17. The film laminate as claimed in clause 16, characterized in that said barrier film comprises a polyethylene polymer and a replenishment and further wherein the recesses are located on one side of the filler.

18. The film laminate as claimed in clause 16, characterized in that said barrier film comprises a polypropylene polymer and a replenishment and further wherein the recesses are located on one side of the filler.

19. The film laminate as claimed in clause 16, characterized in that said elastic intermediate woven fabric comprises a polyethylene elastomer having a density of between about 0.86 g / cm 3 about 0.89 g / m 3.

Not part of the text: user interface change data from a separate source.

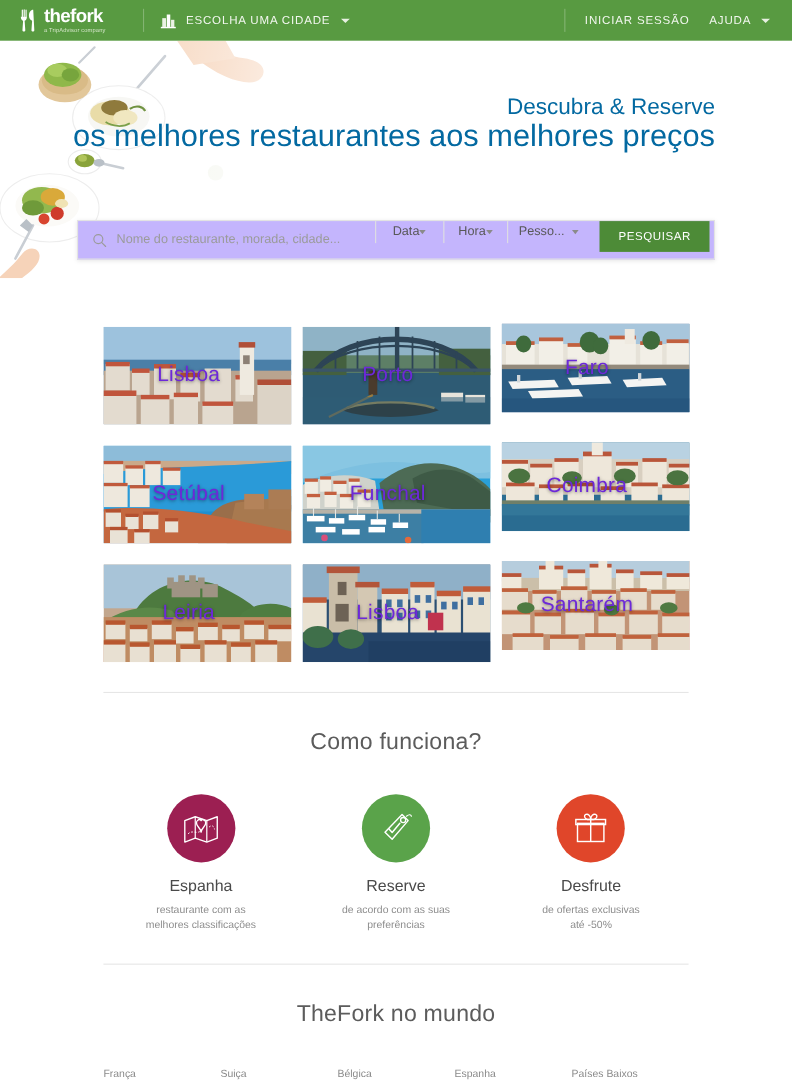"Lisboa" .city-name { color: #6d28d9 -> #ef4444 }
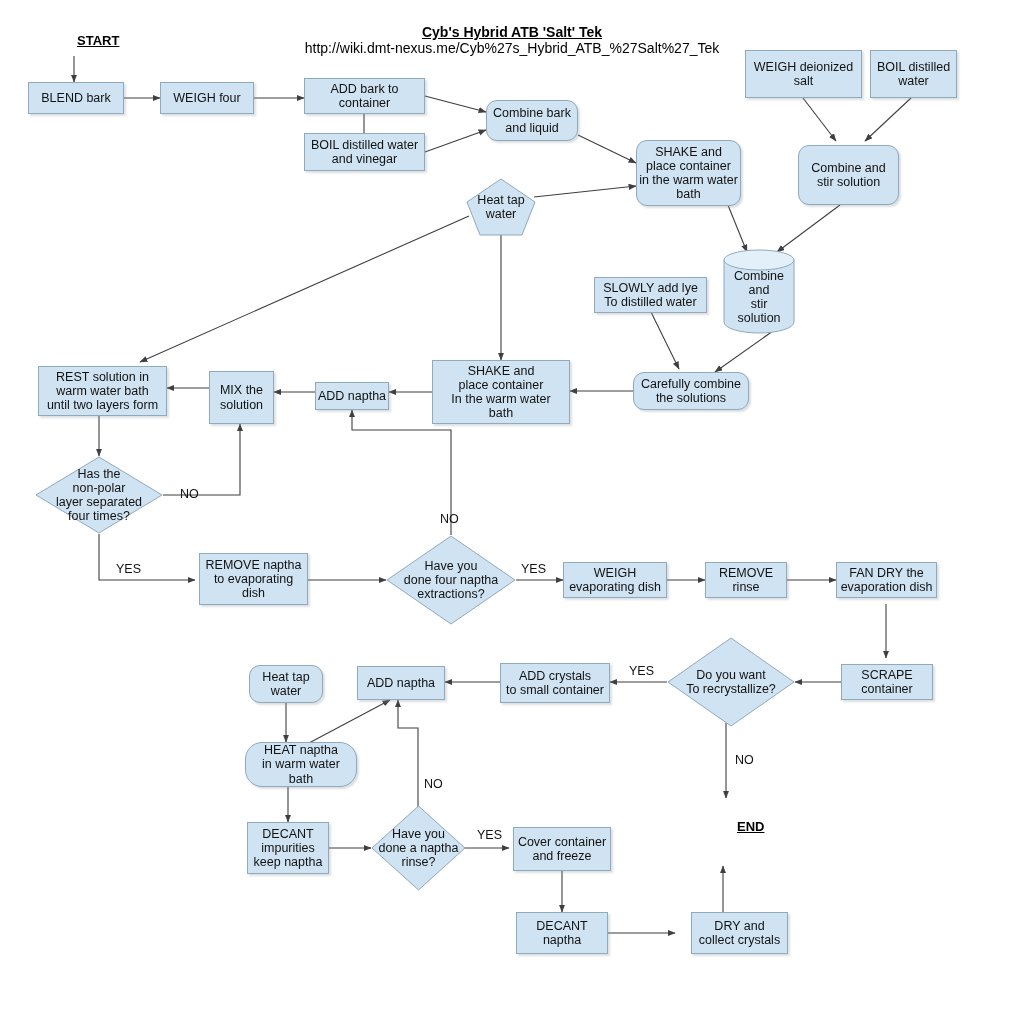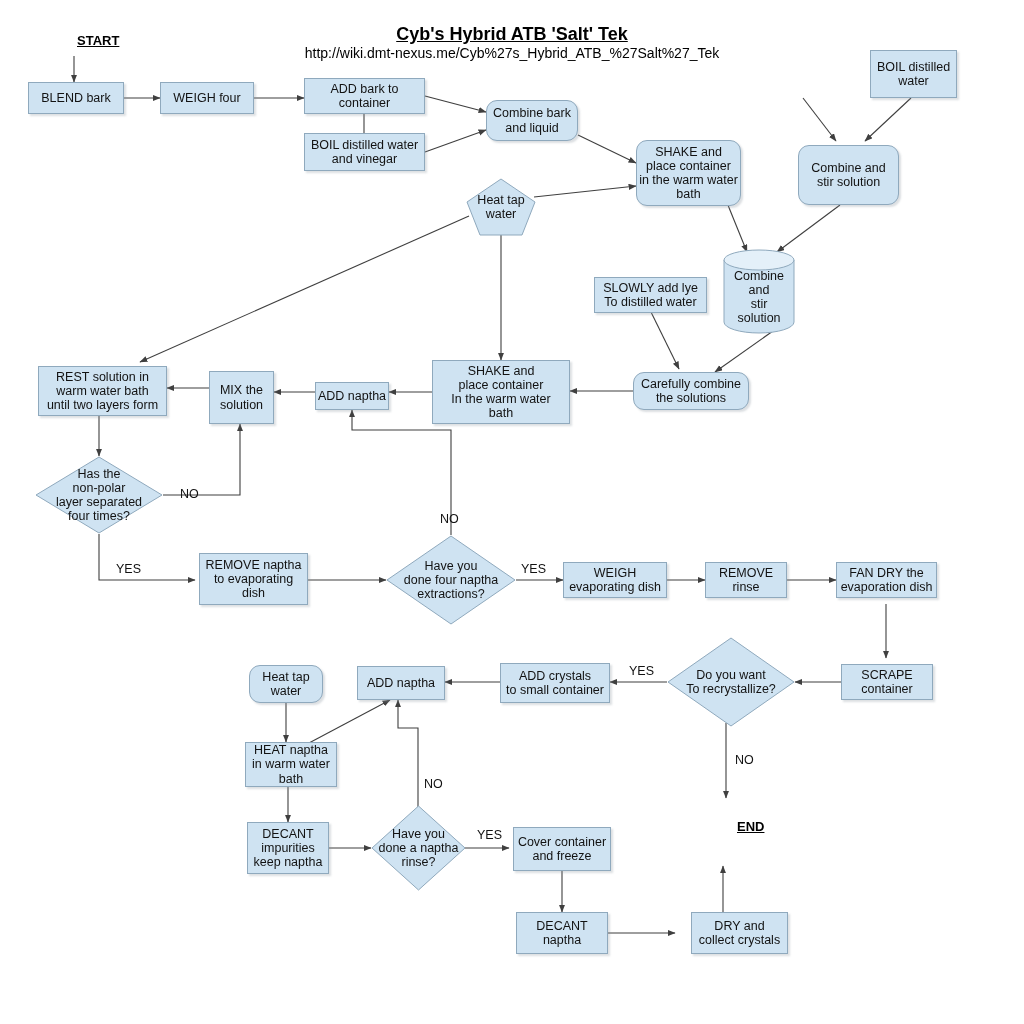"Cyb's Hybrid ATB 'Salt' Tek" .t1 { font-size: 18px -> 14px }
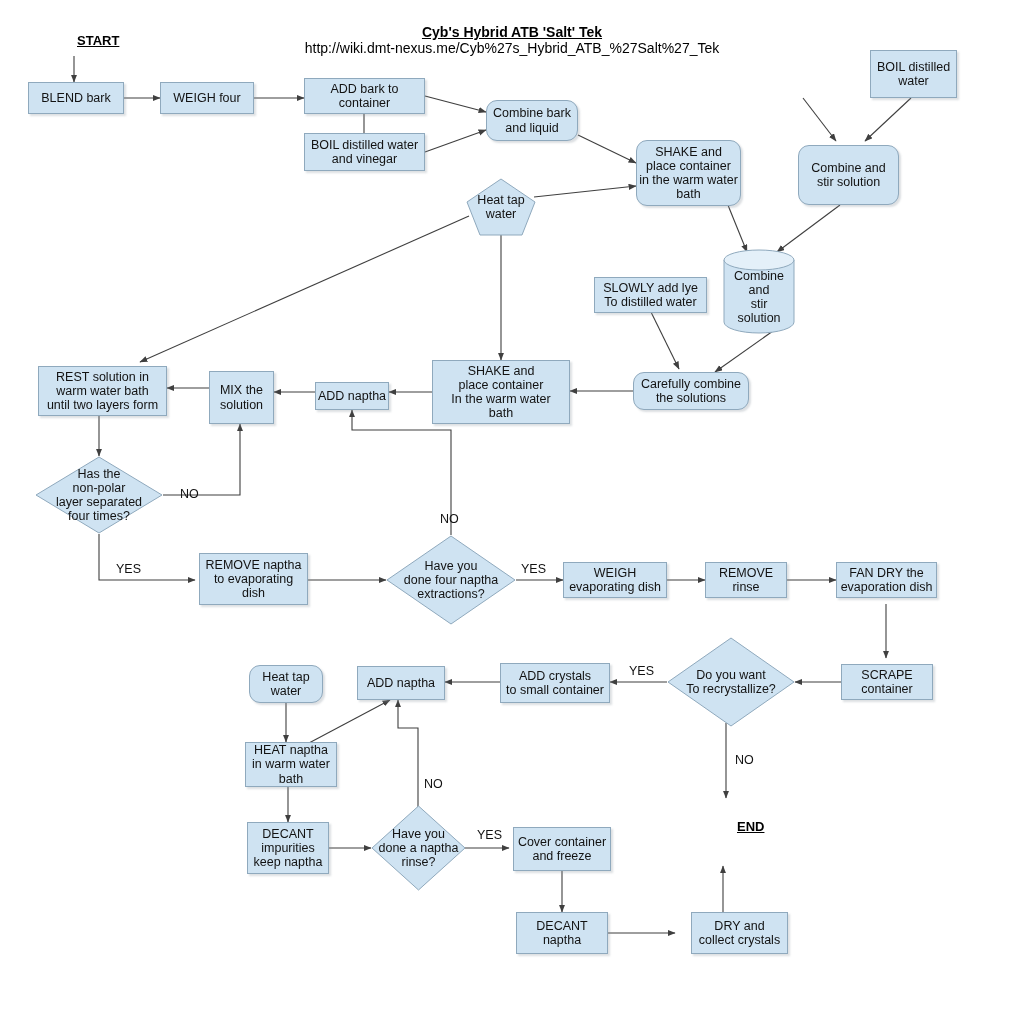"WEIGH deionized" div.node { html: none -> <div>WEIGH deionized salt</div> }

20. The film laminate as claimed in clause 16, characterized in that said elastic intermediate woven fabric comprises a mixture of a polyethylene elastomer having a density of between about 0.8 g / cm3 and 0.89 g / cm3 and a second polyethylene having a density above 0.90 g / cm3. SUMMARY A laminate impervious to elastic liquid having an expandable barrier film is described; an elastomeric non-woven fabric from 8 g / m2 to 100 g / m2 comprising low density polyethylene fiber having a density of less than 0.89 g / cm3; and an outer layer of a stretchable cloth type, such as a non-woven fabric of fibers bonded with yarn. The barrier laminate can be laminated by means of thermal spot bonding to create patterns that have improved fluffiness, excellent feel and at the same time achieve peel strengths in excess of 1000 grams.